La ripresa si apre con l’immediato pareggio di Paolucci che, al 2’, approfitta della respinta corta di Agliardi sul tiro di Soncin non dando scampo al portiere rosa, il quale un minuto dopo per poco non viene nuovamente punito dal neo entrato Zanetti. La partita di Matusiak dura cinquantuno minuti, perché al suo posto viene gettato nella mischia Caracciolo che, al 10’, va vicino al gol, ma il suo pallonetto viene intercettato da Eleftheropoulos che frana sopra l’Airone, costretto a restare fuori per qualche minuto prima di tornare al centro dell’attacco. Ma, incredibilmente, al 16’ gli ascolani trovano il gol del 3-2, ancora una volta con Boundiaski ed ancora una volta su punizione. Passano altri quattro minuti e stavolta è Bonanni ad andare vicino al gol colpendo su punizione la parte alta della traversa.

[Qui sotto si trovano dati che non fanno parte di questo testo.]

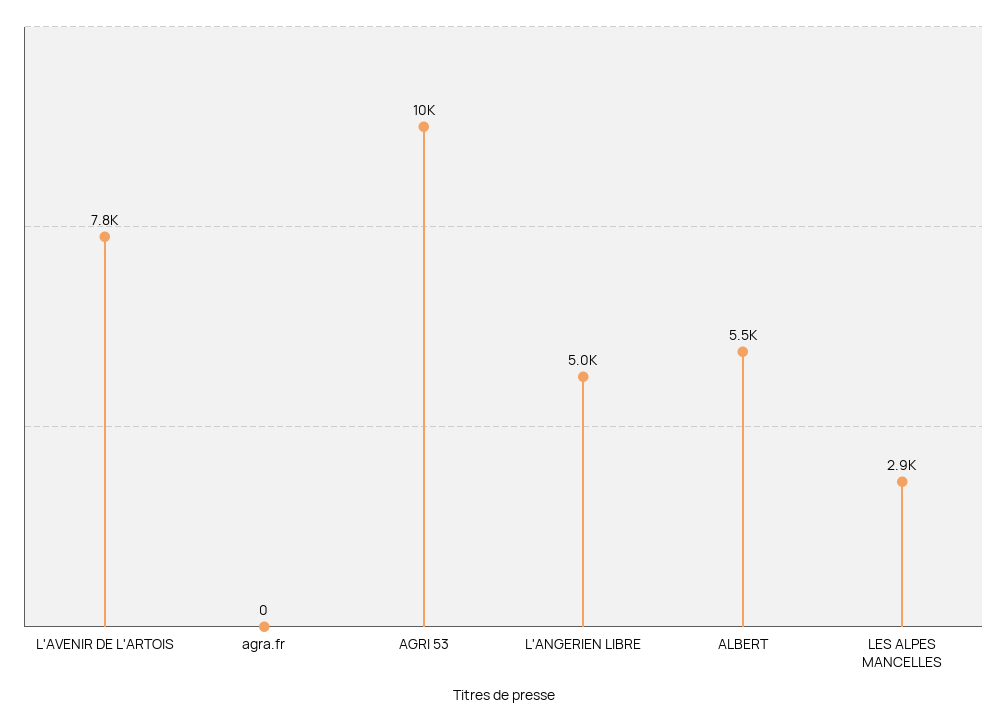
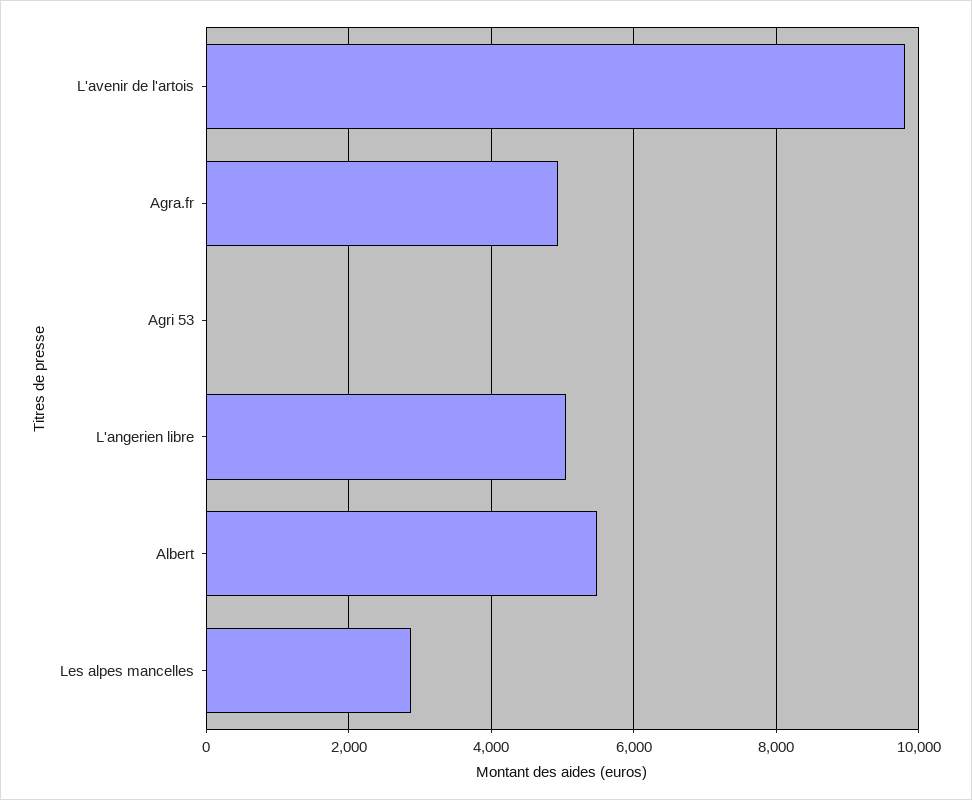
  {
-   "L'AVENIR DE L'ARTOIS": 7800,
+   "L'AVENIR DE L'ARTOIS": 9800,
-   "agra.fr": 0,
+   "agra.fr": 5000,
-   "AGRI 53": 10000,
+   "AGRI 53": 0,
    "L'ANGERIEN LIBRE": 5000,
    "ALBERT": 5500,
    "LES ALPES MANCELLES": 2900
  }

Al 26’ Guberti salta i rosa come birilli mettendo in mezzo un bel pallone, sul quale per fortuna del Palermo non arriva alcun ascolano. Al 32’ il Palermo prova la carta Brienza, che entra al posto di un Guana, applaudito a scena aperta dai suoi ex tifosi che gli riservano anche alcuni cori. I rosanero, ad undici minuti dal termine, rimangono addirittura in inferiorità numerica per l’espulsione comminata a Simplicio, reo di una plateale reazione nei confronti di Zanetti. I rosanero fanno incredibilmente fatica e così non è strano che siano ancora una volta i padroni di casa a farsi vedere pericolosamente nell’area del Palermo a poco più di cinque minuti dal termine. Cosa che si ripete al 42’ con un bel diagonale di Pesce, che attraversa tutta l’area senza che nessuno riesca a deviarlo, mentre al 44’ Giampà si divora una limpida occasione. Negli ultimi minuti gli ascolani si trovano davanti spazi immensi ma non riescono ad approfittarne, il Palermo cerca di mettere palloni su palloni in mezzo senza riuscire a concludere verso la porta bianconera e così la gara si conclude con la tanto inaspettata quanto meritata vittoria dell’Ascoli."

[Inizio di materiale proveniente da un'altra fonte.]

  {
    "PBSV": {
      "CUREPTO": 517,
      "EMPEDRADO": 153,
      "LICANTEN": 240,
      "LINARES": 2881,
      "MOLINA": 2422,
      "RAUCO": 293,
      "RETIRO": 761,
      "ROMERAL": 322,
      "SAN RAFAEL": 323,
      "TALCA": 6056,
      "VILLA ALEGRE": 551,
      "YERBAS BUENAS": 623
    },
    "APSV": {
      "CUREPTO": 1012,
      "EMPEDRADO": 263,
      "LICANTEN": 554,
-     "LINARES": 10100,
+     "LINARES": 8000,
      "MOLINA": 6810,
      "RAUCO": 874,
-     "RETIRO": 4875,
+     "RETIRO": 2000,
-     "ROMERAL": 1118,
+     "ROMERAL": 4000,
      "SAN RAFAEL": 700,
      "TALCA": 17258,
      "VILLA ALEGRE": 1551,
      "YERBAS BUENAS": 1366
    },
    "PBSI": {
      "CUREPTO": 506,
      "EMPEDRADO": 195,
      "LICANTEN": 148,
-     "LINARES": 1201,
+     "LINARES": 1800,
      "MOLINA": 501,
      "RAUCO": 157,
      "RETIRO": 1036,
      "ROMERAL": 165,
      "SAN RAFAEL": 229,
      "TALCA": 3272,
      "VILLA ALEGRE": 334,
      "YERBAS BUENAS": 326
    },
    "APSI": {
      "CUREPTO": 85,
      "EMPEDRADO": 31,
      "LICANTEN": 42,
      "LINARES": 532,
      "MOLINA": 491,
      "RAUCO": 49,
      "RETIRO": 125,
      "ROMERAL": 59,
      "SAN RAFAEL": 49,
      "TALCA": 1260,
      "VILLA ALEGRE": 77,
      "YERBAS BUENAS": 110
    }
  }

http://www.ilpalermocalcio.it/it/060...da.jsp?id=7146

Una porcheria di partita. Non si vede l'ora che termini questa stagione del cazzo per far piazza pulita di quei vermi che si sbafano lo stipendio senza dare il loro contributo alla maglia che portano, insozzandola ed infangandola con le loro prestazioni ributtanti.

Altro che coppa UEFA: la serie B si meritano, Caracciolo per primo!